The hyperloop is up there with artificial intelligence as one of the worst-reported tech stories of our time. Rarely is so much written about an idea that until recently had not even been demonstrated at a small scale, where executives’ wild claims on conference stages go unchecked, or flagrant stunts are reported on glowingly as a step to an inevitable future of supersonic travel in tubes. Sorry, Elon Musk fans: the hyperloop is mostly hype. That’s a shame, as you don’t have to be a commuter in to London to know that our transport infrastructure is broken.
So the news that Richard Branson is investing in Hyperloop One – now renamed Virgin Hyperloop One – is a significant one. The Virgin brand brings experience and connections in the transport sector (through its Atlantic airline, Virgin Trains, and his still-nascent space tourism business), and Branson brings leadership clout to a company still reeling from the damage to its reputation by an acrimonious lawsuit between two of its co-founders.
Since that lawsuit was settled out of court, the Hyperloop story has seen some not insignificant developments: Elon Musk has, after initially declaring himself too busy to build one, re-entered the race, confirming to WIRED plans to build actual hyperloop routes through his LA-based venture The Boring Company. Hyperloop One has completed the first small-scale test of its system, reaching 305kph in a near-vacuum. The company already has partnerships with some of the biggest engineering firms in the business, substantial financial backing, and a rumoured valuation of $700million. Of the various companies in the space, it's made by far the most progress.
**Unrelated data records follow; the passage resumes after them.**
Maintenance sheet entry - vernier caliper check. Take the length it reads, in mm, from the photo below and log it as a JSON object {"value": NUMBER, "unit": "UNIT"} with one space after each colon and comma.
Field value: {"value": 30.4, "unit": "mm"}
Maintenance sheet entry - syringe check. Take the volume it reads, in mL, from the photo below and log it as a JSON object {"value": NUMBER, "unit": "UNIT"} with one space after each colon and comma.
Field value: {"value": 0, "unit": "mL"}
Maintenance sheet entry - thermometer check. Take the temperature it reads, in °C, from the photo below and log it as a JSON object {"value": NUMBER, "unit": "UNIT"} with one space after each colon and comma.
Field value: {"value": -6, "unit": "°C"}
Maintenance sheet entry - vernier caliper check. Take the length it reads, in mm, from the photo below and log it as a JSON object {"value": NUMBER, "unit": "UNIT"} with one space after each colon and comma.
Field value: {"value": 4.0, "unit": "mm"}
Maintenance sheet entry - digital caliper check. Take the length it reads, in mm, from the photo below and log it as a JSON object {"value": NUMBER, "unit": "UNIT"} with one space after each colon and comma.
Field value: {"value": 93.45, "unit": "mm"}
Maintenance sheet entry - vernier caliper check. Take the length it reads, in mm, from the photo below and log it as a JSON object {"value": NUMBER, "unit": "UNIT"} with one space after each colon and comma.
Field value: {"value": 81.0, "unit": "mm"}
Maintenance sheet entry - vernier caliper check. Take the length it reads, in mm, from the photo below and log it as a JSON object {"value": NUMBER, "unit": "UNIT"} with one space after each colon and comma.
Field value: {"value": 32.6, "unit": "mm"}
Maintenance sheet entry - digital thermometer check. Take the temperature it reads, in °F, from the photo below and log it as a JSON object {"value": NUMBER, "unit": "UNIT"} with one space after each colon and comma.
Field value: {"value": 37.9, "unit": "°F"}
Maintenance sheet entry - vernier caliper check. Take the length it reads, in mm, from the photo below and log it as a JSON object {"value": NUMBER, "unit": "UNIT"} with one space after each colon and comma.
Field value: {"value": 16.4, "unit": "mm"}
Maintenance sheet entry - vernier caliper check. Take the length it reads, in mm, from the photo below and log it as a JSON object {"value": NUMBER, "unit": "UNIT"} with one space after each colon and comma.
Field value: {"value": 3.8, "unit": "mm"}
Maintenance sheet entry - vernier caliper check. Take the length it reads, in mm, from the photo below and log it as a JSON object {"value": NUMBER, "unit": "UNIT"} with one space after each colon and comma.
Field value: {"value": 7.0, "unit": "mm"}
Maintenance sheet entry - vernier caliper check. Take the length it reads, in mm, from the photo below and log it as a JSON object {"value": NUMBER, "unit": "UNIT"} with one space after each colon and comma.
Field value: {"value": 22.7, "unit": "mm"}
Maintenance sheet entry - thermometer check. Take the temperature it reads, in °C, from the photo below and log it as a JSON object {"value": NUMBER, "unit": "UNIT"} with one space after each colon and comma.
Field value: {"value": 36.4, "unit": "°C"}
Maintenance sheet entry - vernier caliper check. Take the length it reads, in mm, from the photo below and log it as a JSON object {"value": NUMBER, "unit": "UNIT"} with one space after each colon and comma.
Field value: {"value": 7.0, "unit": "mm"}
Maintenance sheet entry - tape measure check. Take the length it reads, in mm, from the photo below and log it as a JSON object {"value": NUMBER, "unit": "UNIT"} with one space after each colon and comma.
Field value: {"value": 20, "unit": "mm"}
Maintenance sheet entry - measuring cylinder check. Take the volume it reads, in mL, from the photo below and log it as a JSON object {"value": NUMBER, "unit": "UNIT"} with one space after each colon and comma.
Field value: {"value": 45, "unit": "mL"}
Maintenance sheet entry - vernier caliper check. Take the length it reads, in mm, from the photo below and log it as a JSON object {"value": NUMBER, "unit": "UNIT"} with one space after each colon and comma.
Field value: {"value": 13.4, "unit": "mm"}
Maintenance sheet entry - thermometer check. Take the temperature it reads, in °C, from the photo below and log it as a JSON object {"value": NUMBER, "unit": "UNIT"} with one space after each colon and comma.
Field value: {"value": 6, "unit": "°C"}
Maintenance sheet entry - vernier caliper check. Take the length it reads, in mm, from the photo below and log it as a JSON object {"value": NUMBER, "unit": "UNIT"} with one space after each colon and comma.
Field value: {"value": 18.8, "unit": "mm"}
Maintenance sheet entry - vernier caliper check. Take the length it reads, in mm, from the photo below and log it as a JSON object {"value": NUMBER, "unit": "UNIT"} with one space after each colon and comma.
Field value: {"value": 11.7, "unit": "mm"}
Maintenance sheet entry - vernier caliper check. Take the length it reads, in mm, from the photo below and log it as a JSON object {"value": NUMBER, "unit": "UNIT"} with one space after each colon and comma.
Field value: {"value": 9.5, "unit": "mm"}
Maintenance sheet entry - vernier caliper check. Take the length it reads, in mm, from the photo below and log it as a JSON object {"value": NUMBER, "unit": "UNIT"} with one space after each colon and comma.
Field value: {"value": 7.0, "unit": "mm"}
(Rival company Hyperloop Transportation Technologies has, despite numerous promises, still not demonstrated much more than graduate show-type mockups and vaguely-worded announcements of exploratory partnerships.)
However.
Branson, while he offers significant business experience and brand-name recognition, offers very little in the way of actually getting a hyperloop built. Hyperloop is, in its current form, far closer to Virgin Galactic – which despite being announced almost ten years ago, has been hampered by setbacks and still seems at least months away from its inaugural flight – than Virgin Trains.
And actually building a hyperloop still faces enormous, potentially insurmountable challenges. Challenges like: for a Hyperloop to work, it needs huge stretches of level and flat land. Elon Musk’s original vision set out a case of a tube resting on pylons running along highway routes, though conventional wisdom has now accepted this was an insane idea, hence the focus of both Musk and VHO on tunneling. Tunneling huge distances right now is unfeasibly expensive, which would eliminate the low-cost element of Hyperloop’s initial appeal, failing an order-of-magnitude improvement in the efficiency of tunneling boring machines. (In short: for Hyperloop One to succeed, the Boring Company or another has to first.)
The tunneling problem is also a problem for capacity. If hyperloop systems were ever to replace conventional trains, the biggest concern isn’t necessarily speed but the number of passengers it can carry within the system at peak times. Musk’s proposal to make tunnels cheaper is to dig smaller ones, and send electric cars jetting through them on sleds – but a car holds four people, and a metro system hundreds at a time.
Then there’s the myriad safety and zoning regulations, the cost of land acquisition, testing, design – you know, building something a human can safely ride in – before we can even start talking about actual hyperloops zipping between London and Edinburgh, or Russia and Chinese sea ports. In short: while Richard Branson might claim a hyperloop is two to four years away, let’s not forget that not too long ago startups in the sector were promising passenger systems by 2018.
Still: while skeptics remain, there’s widespread belief in the transport industry that a hyperloop could in theory work in some form. And if that is the case, Branson’s backing – plus Musk’s return to his initial idea – means the hype in hyperloop isn’t going to die down any time soon.